6/17/2013 at 12:00 a.m.
By Randy Veach,
Column originally published in the July-August issue of Front Porch magazine.
It was President Franklin D. Roosevelt who observed that the “only thing we have to fear is fear itself” during his first inauguration address of 1933, with the Great Depression swallowing our country and distrust of government and our fellow man rampant. He dared to publicly identify fear as nothing more than something we have created in our minds.
In a much smaller — but still meaningful — way, we’re seeing fear overtake reality when it comes to the debate surrounding C&H Farms of Mount Judea. C&H Farms built a 2,500-sow hog farm in Newton Co., in the Buffalo River watershed. This prompted some to question the farmers, because they fear contamination of the watershed.

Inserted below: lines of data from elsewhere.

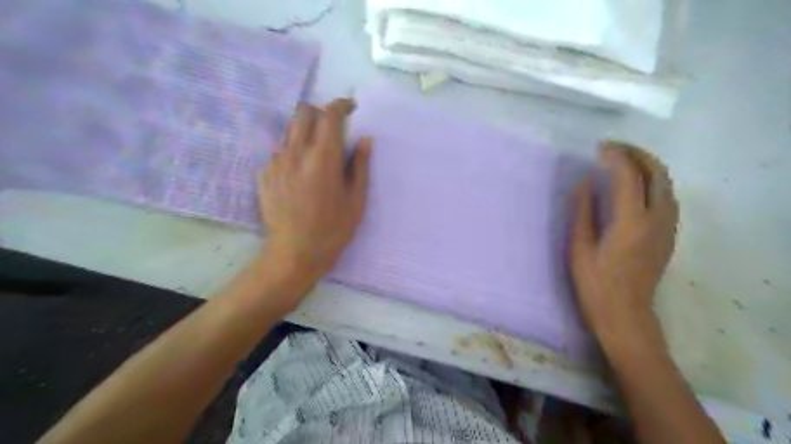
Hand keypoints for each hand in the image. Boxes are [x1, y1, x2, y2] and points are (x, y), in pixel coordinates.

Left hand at [258, 98, 371, 281]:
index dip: (342, 105)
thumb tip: (365, 140)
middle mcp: (296, 153)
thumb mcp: (356, 201)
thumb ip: (360, 167)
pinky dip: (293, 152)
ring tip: (316, 152)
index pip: (330, 115)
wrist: (294, 254)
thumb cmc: (332, 230)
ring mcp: (276, 162)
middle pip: (304, 112)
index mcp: (323, 158)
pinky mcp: (264, 174)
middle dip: (321, 113)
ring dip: (306, 131)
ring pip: (289, 129)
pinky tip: (300, 174)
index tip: (351, 108)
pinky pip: (279, 151)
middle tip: (333, 129)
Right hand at [572, 140, 675, 349]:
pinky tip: (635, 185)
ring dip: (647, 165)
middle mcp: (656, 220)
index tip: (599, 147)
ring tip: (624, 161)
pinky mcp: (668, 235)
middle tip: (614, 148)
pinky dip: (653, 181)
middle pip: (657, 174)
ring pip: (666, 184)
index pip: (629, 176)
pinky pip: (667, 197)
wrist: (625, 314)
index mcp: (631, 222)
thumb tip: (583, 184)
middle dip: (637, 154)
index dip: (616, 157)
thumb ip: (582, 213)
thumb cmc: (595, 284)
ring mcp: (667, 227)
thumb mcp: (579, 248)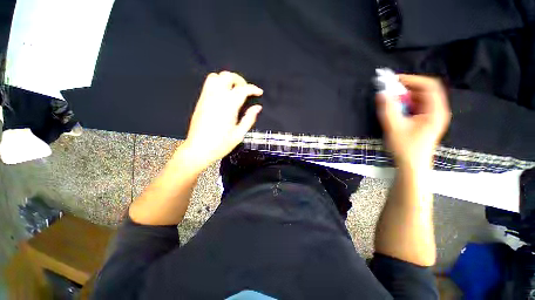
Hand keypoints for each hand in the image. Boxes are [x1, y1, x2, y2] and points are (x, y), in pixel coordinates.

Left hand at [181, 71, 262, 169]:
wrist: (198, 150)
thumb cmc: (220, 145)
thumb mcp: (239, 134)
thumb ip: (249, 118)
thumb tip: (257, 107)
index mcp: (228, 107)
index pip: (242, 89)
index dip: (253, 89)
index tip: (259, 92)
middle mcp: (216, 98)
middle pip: (227, 76)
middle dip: (239, 80)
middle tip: (246, 91)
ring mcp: (206, 98)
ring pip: (215, 77)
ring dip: (227, 80)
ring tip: (234, 91)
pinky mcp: (200, 101)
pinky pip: (208, 85)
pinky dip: (218, 84)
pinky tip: (223, 96)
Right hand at [376, 75, 450, 168]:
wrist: (412, 165)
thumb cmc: (406, 148)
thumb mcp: (394, 127)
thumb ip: (388, 109)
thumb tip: (381, 93)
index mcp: (435, 111)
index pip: (429, 85)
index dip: (412, 79)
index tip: (394, 80)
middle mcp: (436, 111)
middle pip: (424, 91)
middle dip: (406, 88)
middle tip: (390, 91)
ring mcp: (431, 117)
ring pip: (420, 99)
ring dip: (405, 97)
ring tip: (391, 101)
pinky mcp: (425, 122)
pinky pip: (417, 107)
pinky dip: (406, 104)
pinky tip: (396, 110)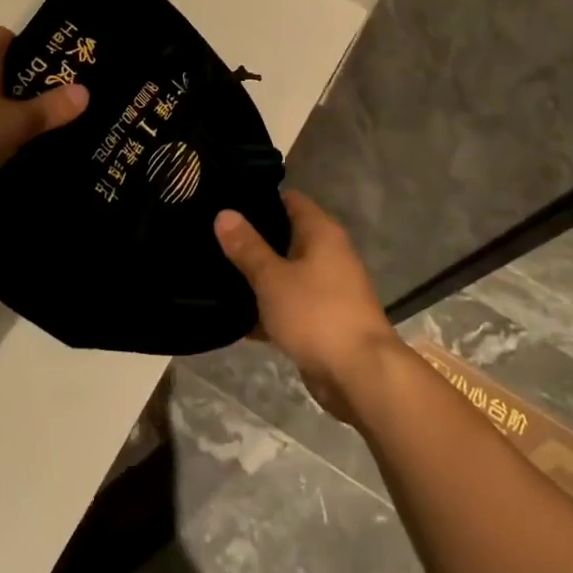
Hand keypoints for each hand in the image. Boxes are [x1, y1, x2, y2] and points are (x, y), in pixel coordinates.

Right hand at [213, 192, 401, 423]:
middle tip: (212, 237)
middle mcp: (328, 254)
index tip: (227, 200)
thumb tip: (224, 213)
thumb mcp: (273, 278)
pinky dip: (267, 309)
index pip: (290, 200)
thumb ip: (248, 247)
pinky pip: (289, 305)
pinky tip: (233, 317)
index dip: (261, 198)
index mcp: (321, 233)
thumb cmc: (317, 314)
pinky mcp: (322, 320)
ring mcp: (327, 289)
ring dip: (258, 276)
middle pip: (286, 236)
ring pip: (285, 273)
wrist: (359, 374)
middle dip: (253, 239)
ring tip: (215, 273)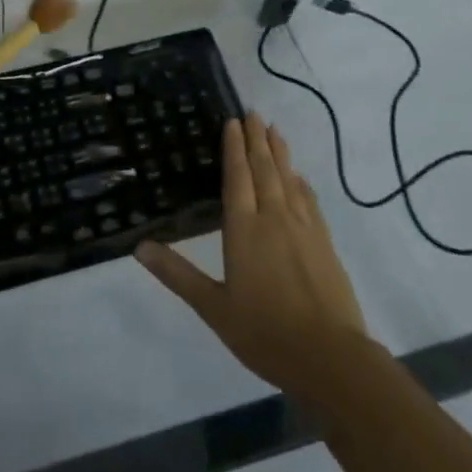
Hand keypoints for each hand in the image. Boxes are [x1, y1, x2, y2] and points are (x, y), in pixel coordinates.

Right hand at [136, 114, 367, 404]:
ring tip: (274, 130)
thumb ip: (178, 274)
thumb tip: (139, 247)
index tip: (232, 121)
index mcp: (244, 229)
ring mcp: (303, 229)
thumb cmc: (266, 333)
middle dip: (257, 139)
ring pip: (288, 180)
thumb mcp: (213, 308)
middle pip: (264, 169)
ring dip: (280, 153)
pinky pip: (310, 202)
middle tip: (253, 112)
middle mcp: (273, 218)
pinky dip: (302, 184)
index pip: (237, 177)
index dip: (234, 147)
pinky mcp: (325, 244)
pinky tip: (300, 178)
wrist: (331, 358)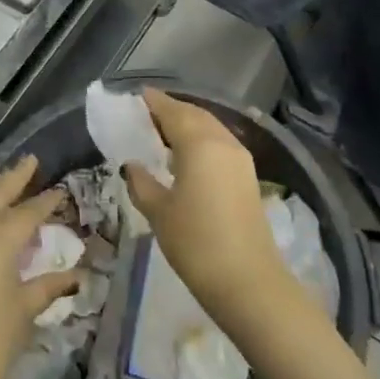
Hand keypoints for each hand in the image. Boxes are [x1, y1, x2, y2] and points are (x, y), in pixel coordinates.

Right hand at [126, 90, 296, 325]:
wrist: (247, 281)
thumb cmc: (195, 242)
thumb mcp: (158, 212)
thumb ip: (141, 182)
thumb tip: (132, 165)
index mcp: (199, 143)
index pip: (172, 111)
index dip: (153, 102)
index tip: (135, 97)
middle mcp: (223, 142)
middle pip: (194, 114)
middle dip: (170, 110)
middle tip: (144, 114)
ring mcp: (240, 158)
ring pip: (210, 128)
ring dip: (187, 124)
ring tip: (161, 132)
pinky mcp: (247, 176)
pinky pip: (219, 143)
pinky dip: (200, 139)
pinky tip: (185, 155)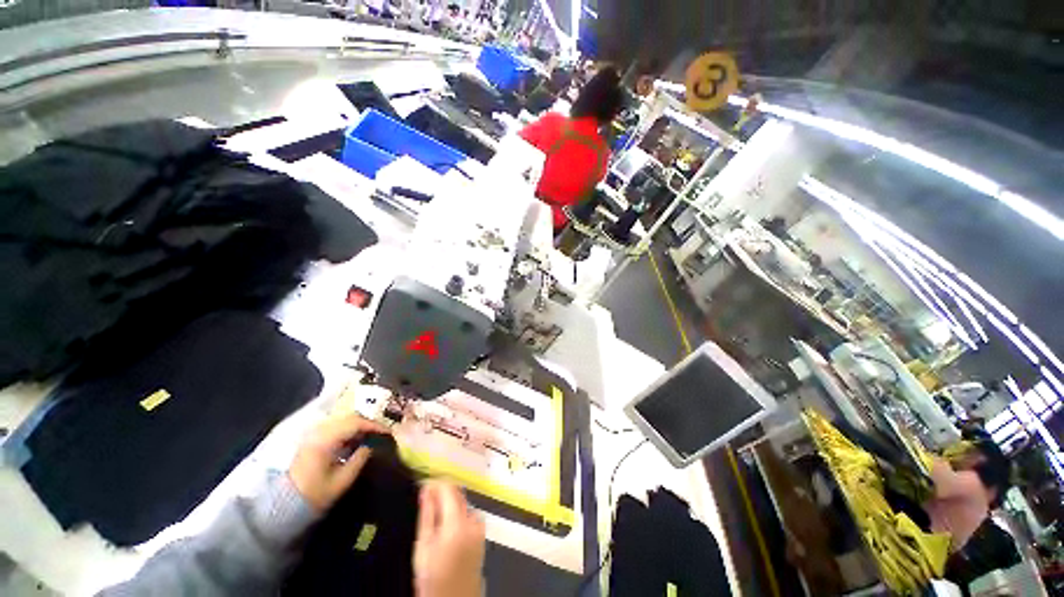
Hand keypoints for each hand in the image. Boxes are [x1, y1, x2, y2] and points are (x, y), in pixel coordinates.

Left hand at [288, 413, 389, 511]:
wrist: (284, 505)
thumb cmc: (314, 494)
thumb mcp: (342, 480)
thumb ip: (359, 459)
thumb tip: (372, 446)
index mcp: (325, 440)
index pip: (355, 423)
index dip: (374, 425)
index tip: (388, 432)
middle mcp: (319, 432)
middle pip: (349, 418)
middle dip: (368, 423)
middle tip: (382, 432)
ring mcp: (314, 434)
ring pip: (343, 420)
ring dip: (359, 425)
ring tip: (372, 436)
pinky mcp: (312, 439)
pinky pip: (336, 427)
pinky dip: (349, 430)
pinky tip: (356, 440)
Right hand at [413, 481, 485, 596]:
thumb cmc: (434, 578)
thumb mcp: (423, 547)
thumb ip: (426, 515)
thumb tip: (426, 490)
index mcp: (457, 522)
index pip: (449, 488)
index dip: (436, 483)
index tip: (424, 485)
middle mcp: (473, 520)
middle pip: (458, 494)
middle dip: (442, 492)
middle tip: (426, 500)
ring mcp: (480, 527)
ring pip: (463, 503)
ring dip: (450, 503)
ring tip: (434, 517)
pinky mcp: (482, 535)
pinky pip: (469, 514)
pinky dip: (458, 514)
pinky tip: (447, 527)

An abundance of fear — or is it simply a lack of understanding of the environmental standards in place? — seems to take hold of some on this topic.
To those who see this as unworkable, we must first understand that farming and recreational use of the river have co-existed for as long as people have lived along the Buffalo. Second, the environmental protections in place, in the form of on-farm safeguards and in regulations enforced by the state and federal government, allow for reasonable and regulated uses that meet scientifically accepted environmental standards.

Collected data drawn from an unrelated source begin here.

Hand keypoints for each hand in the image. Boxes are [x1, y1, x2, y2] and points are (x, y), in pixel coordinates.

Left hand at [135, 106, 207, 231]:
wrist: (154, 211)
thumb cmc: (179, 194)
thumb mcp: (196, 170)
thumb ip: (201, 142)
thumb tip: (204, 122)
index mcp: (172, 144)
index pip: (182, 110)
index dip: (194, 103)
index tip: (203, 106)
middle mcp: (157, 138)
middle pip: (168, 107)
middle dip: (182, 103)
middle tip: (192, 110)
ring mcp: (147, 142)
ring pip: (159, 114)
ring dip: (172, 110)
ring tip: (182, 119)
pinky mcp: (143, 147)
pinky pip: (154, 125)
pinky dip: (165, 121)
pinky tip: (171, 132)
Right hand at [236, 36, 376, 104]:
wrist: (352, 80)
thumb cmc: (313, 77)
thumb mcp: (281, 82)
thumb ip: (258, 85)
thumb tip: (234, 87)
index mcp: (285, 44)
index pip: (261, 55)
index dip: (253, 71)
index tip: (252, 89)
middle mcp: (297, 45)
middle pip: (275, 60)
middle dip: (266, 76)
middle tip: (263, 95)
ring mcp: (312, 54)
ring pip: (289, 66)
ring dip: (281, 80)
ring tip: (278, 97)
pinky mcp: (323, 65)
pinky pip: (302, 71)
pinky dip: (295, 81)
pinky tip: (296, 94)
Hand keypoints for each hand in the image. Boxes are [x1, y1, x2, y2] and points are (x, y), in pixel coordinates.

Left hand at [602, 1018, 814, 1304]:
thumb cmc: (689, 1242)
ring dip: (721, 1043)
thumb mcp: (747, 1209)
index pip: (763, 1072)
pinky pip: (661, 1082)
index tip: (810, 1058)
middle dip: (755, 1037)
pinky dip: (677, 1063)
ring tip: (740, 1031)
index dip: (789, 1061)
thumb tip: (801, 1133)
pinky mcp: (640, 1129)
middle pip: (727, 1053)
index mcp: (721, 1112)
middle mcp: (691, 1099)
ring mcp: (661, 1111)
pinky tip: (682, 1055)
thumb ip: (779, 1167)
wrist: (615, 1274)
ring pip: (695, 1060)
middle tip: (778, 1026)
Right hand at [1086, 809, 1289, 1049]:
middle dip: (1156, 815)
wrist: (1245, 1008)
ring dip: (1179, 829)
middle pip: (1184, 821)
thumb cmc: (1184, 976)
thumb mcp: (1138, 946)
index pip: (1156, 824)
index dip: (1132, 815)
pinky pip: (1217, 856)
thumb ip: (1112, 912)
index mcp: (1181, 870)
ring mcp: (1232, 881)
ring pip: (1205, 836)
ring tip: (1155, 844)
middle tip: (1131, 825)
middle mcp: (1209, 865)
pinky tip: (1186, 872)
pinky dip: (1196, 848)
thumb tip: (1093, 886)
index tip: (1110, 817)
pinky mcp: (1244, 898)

Much of this debate centers on the theory that something catastrophic will happen, an assumption with an extraordinarily negative world view. We must refuse to see things through that sort of distorted lens. In this situation, and all where fear is allowed to overtake truth, we must stop seeing (and smelling) things that aren’t there. In this case, we should acknowledge the stewardship of farmers who have lived in the watershed for eight generations, and understand they are the ones with everything to lose if something goes wrong. We must agree that no one wants to damage the Buffalo River, but also realize the watershed has been protected by family farmers like C&H Farms well before the Buffalo River ever became a national river.
Like the vast majority of farm families, C&H Farms’ goal is to understand the rules, comply with them and leave the land in better shape than they found it, hopefully in the hands of their children and grandchildren.

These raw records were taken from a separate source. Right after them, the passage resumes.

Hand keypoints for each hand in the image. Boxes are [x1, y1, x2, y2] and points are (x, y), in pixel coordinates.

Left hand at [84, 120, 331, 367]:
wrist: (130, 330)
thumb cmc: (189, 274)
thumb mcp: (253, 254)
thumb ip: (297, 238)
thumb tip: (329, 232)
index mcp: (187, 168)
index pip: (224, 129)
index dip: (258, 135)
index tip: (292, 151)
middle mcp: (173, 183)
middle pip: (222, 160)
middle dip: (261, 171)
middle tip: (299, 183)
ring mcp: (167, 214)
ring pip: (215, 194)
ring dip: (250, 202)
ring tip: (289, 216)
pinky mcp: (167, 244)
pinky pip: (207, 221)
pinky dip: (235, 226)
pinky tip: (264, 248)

In a recent letter to Teresa Marks, director of the Arkansas Department of Environmental Quality, I thanked her for her efforts to turn the discussion away from fear-induced emotion and return it to its proper place, the science of clean water.
Those who follow the guidelines established by our state and federal lawmakers should be allowed to farm their land, plain and simple. There’s no need to restrict or curtail any activity when there’s no wrongdoing. There’s no hint of that as C&H Farms meticulously followed (even exceeded) the required steps to secure their permit. And I believe they’ll maintain that environmental vigilance going forward.
Certainly, the Buffalo River carries a deep, emotional connection as our first national river. And the truth is the laws we have in place were built for situations like this. As farmers, we deal with those situations every day. When we realize those state and federal standards protect the Buffalo River watershed, as well as every other watershed in our great state, all fears should subside.